● **YOUR GOAL**:
Rewrite the material from the line containing "class: Insecta" through the end, replacing "common name" with "popular name" and changing nothing else.

========================

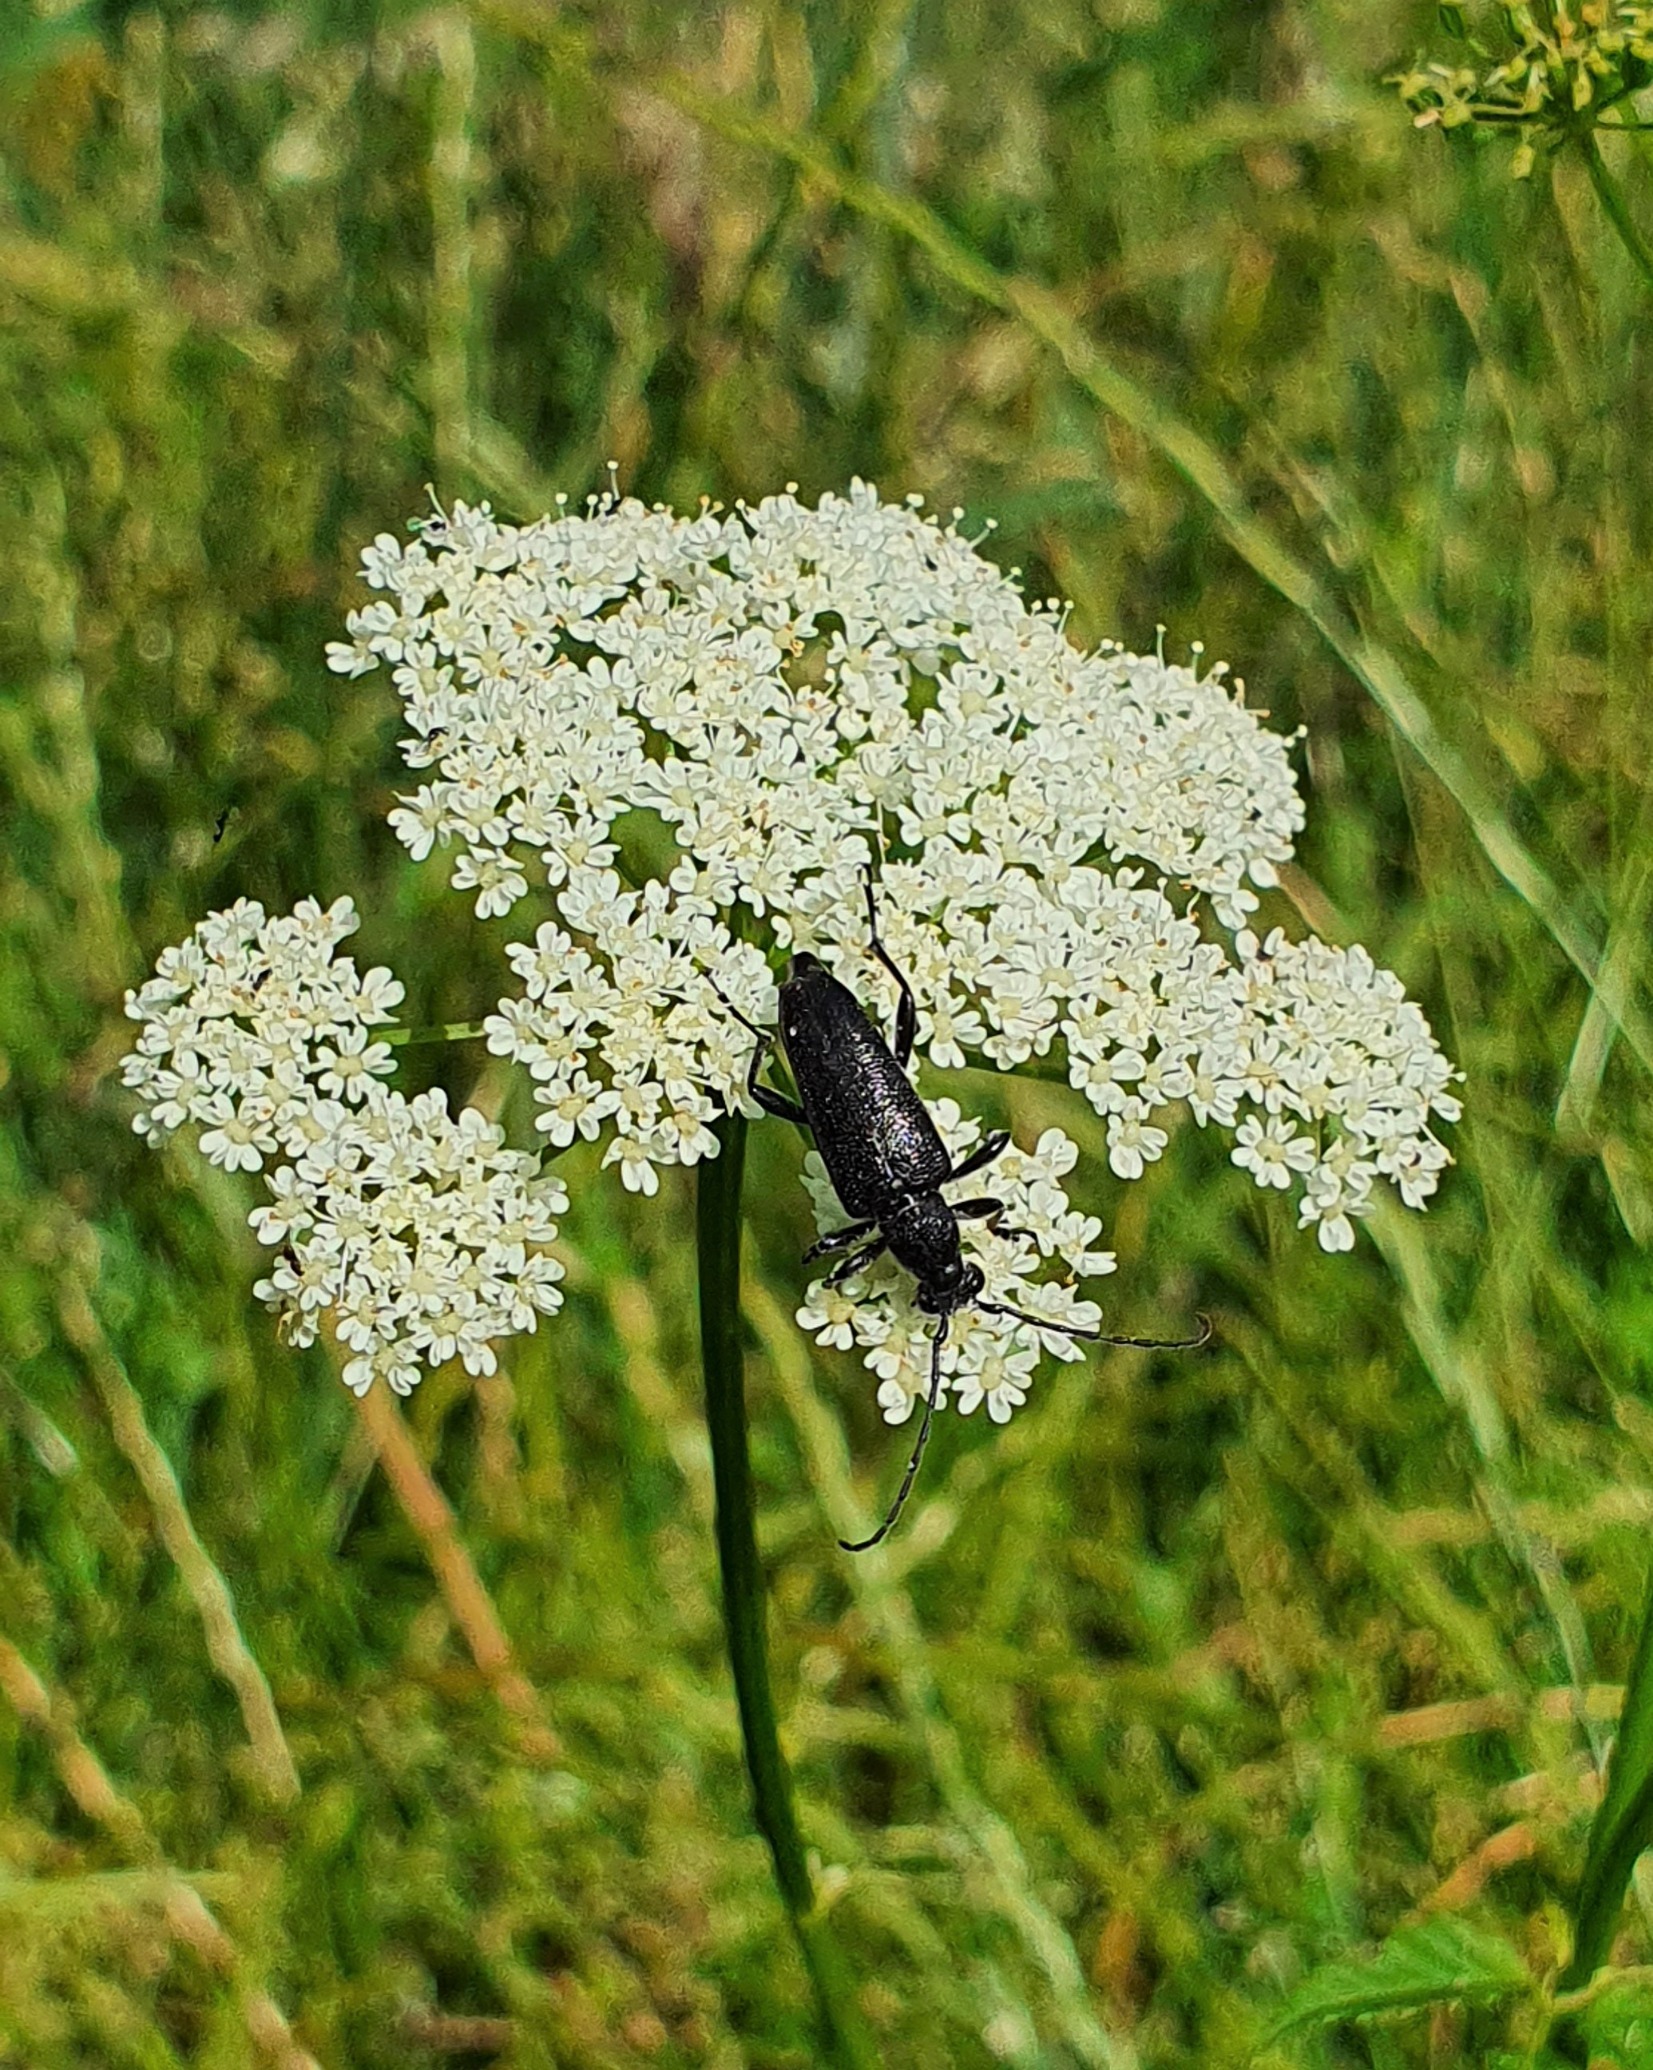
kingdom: Animalia
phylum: Arthropoda
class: Insecta
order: Coleoptera
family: Cerambycidae
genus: Stictoleptura
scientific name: Stictoleptura scutellata
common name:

========================

● **THE SOLUTION**:
class: Insecta
order: Coleoptera
family: Cerambycidae
genus: Stictoleptura
scientific name: Stictoleptura scutellata
popular name:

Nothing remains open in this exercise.